The loans would be secured by project assets, and DOE is required by law to monitor progress closely to ensure the funds are used efficiently and effectively. If approved, the loan's interest rate, estimated to be less than 4 percent per annum, would be equal to the cost of funds to the U.S. Treasury Department for comparable obligations over a period of 25 years or the projected life of the project, whichever is shorter. DOE would have first lien on all assets acquired with the funds.

"A critical new industry is taking shape before our eyes," said Gassenheimer. "Europe and Asia have committed vast resources to build production capacity, while the U.S. is starting to fall behind. We have the technology, but we lack domestic production capacity. Failure to develop the lithium-ion automotive battery industry would be tantamount to exchanging dependence on foreign oil for dependence on foreign-made batteries."

EnerDel has developed a process for producing high-performance lithium-ion batteries using proprietary chemistry and a flat-cell design that maximizes power, reliability and longevity. EnerDel also specializes in software and systems integration to customize complete battery systems for installation into commercial vehicles.

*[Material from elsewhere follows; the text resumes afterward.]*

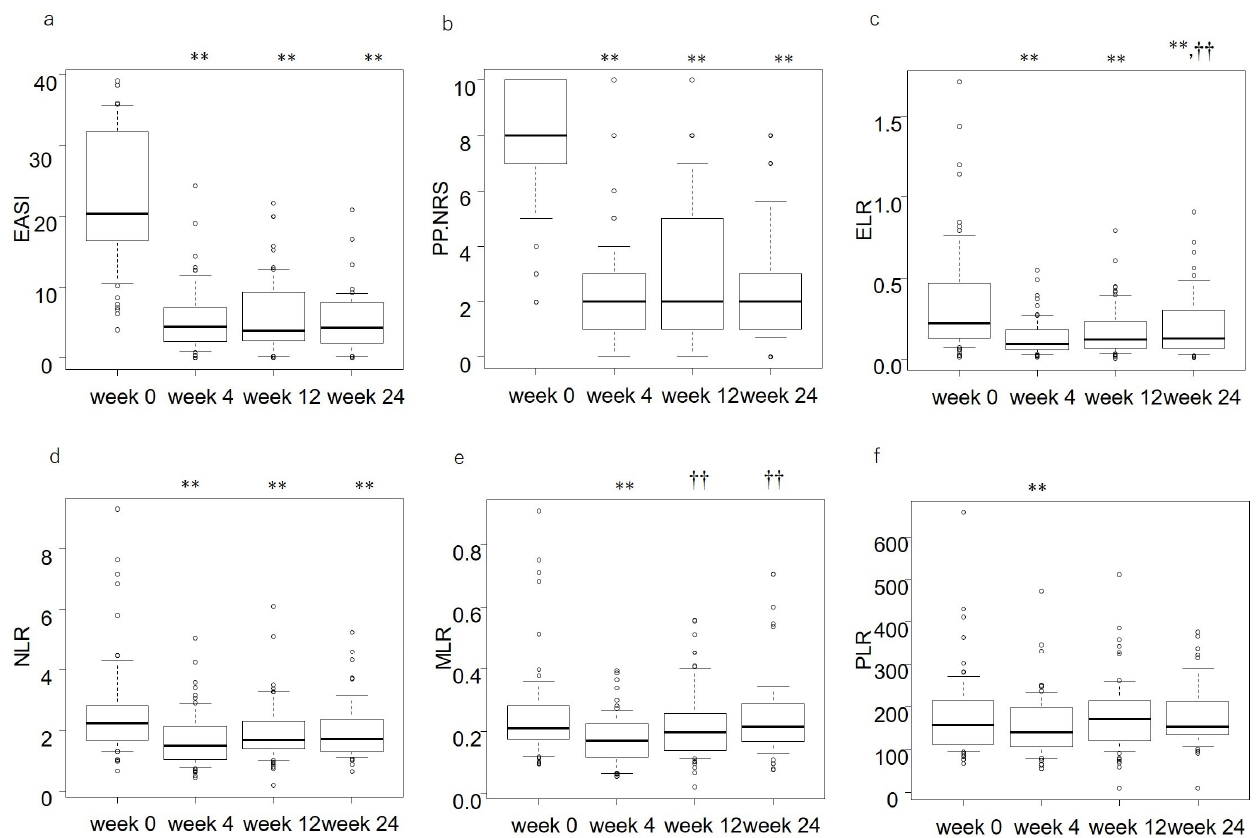
Figure 1. The transition of the eczema area and severity index (EASI) ( a ), peak pruritus-numerical rating scale (PP-NRS) ( b ), eosinophil-to-lymphocyte ratio (ELR) ( c ), neutrophil-to-lymphocyte ratio (NLR) ( d ), monocyte-to-lymphocyte ratio (MLR) ( e ), and platelet-to-lymphocyte ratio (PLR) ( f ) at weeks 0, 4, 12, or 24 of upadacitinib treatment in patients with atopic dermatitis ( n = 65). The thick lines in the boxes are medians, and the boxes are interquartile ranges. ** p < 0.01 versus the value of week 0; †† p < 0.01 versus the value of week 4, analyzed by Friedman’s test.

Ener1 has successfully raised $200 million to date in the equity capital markets, but acknowledges federal assistance is necessary for Ener1 to accelerate its production capacity to be able to meet the U.S. auto industry's current forecasts for hybrid and electric vehicles, and remain competitive in a rapidly evolving global marketplace.

"Our business model suggests that for every $1 of capital investment, we can realize $4 to $6 of annual revenue, depending on product mix," Gassenheimer said. "With this revenue stream, we will be able to repay the loan on a timely basis and will help maintain the competitiveness of the automobile manufacturing industry in the U.S."

The ATVMIP was established under Section 136 of the Energy Independence and Security Act of 2007. Congress appropriated funds for the program in the fall under the Continuing Resolution; those funds are separate and distinct from the bailout loan funds approved by the White House for the Detroit 'Big Three' automakers in December. ATVMIP loan applications for the first of three stages of the program were due December 31. Applications under the next stages are due at the end of the first two quarters of the current year.